WORK REQUEST →
State how many lines of the material below contain the word "series". Reply with the number alone.
Top of EXERCISE DATA
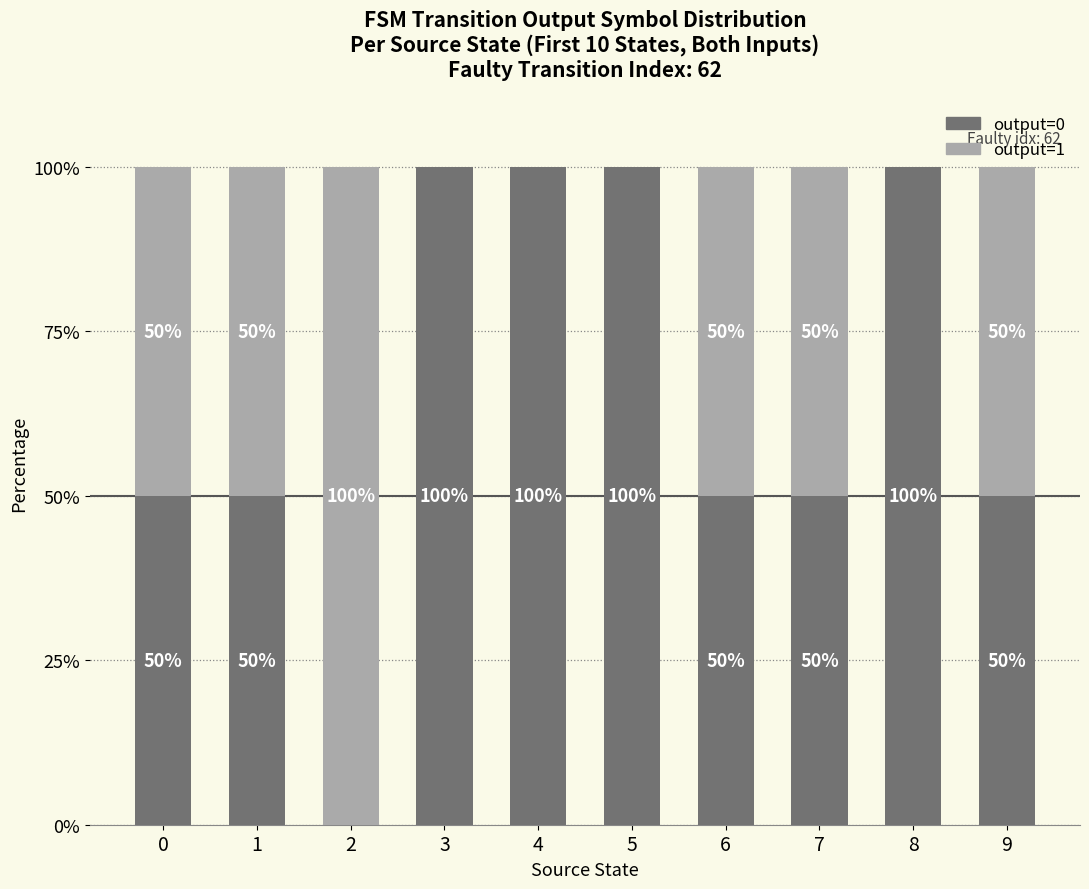

What is the total value across all series at 7?

100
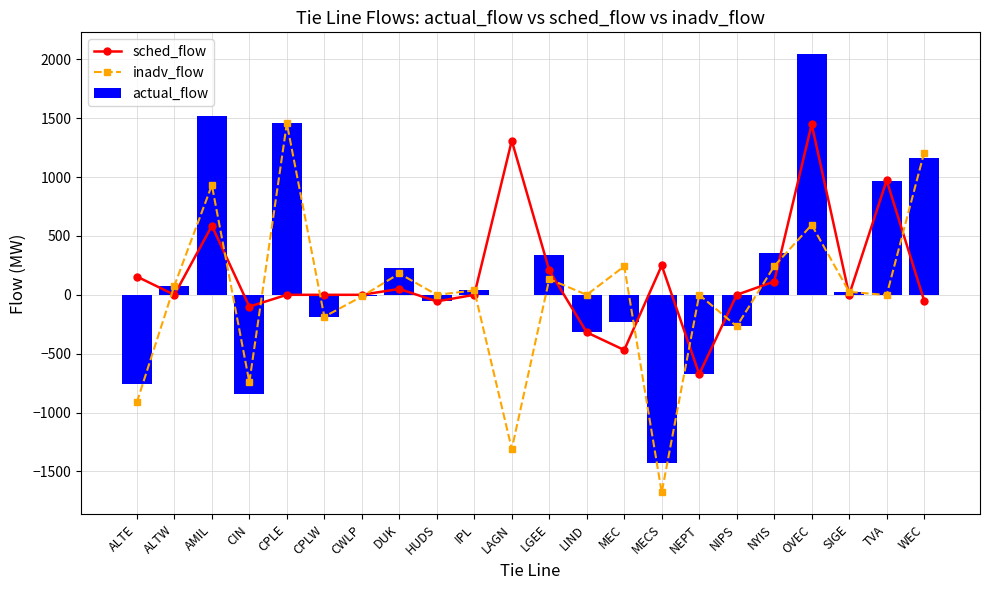

What are all the series names shown in the legend?

sched_flow, inadv_flow, actual_flow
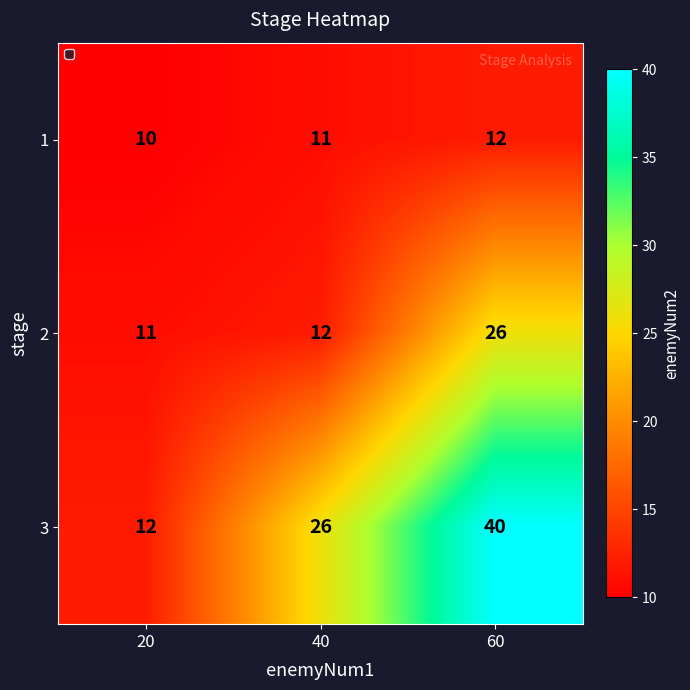

Which label corresponds to the largest value in the chart?

60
Bottom of EXERCISE DATA
REPLY →
2